Look through the listing below for the line containing "Sumbar jelang". Copy it and each line after it up to and including the line containing "Шарики Выпускник", exactly, leaving out pictures.

^^^^^^^^

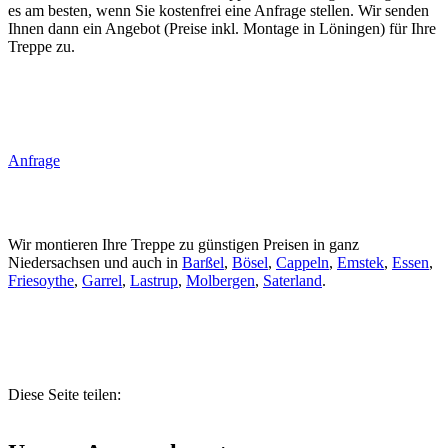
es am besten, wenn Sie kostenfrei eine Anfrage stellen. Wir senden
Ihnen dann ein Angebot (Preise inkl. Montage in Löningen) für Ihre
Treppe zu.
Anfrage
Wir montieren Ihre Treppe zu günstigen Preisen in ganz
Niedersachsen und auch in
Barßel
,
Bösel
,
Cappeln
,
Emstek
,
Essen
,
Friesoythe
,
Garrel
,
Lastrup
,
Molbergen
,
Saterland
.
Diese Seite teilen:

^^^^^^^^

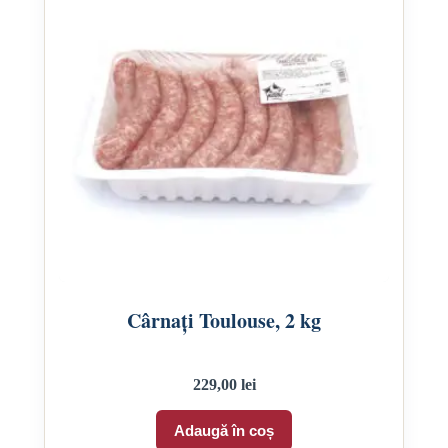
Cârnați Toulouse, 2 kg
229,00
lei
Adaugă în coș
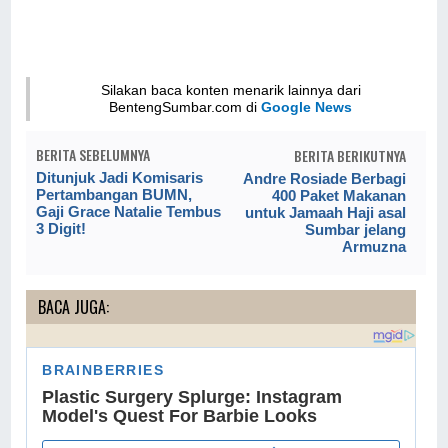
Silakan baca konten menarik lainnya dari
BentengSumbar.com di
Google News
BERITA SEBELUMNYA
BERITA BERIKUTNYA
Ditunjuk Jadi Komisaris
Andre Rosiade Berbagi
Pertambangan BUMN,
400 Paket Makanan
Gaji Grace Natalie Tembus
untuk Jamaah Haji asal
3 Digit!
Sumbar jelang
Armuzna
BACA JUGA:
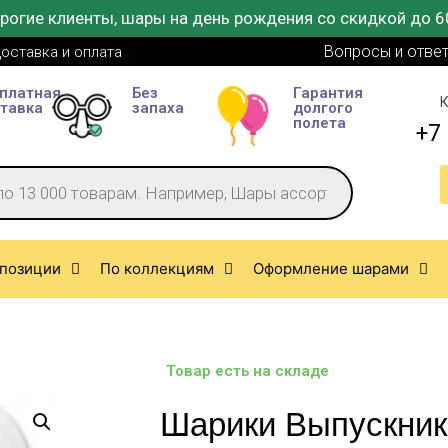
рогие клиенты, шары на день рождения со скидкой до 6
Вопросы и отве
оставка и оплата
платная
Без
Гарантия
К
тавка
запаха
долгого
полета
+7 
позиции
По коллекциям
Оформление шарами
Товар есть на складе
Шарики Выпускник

^^^^^^^^

• [SOLUTION TO THIS TASK]:
Sumbar jelang
Armuzna
BACA JUGA:
рогие клиенты, шары на день рождения со скидкой до 6
Вопросы и отве
оставка и оплата
платная
Без
Гарантия
К
тавка
запаха
долгого
полета
+7 
позиции
По коллекциям
Оформление шарами
Товар есть на складе
Шарики Выпускник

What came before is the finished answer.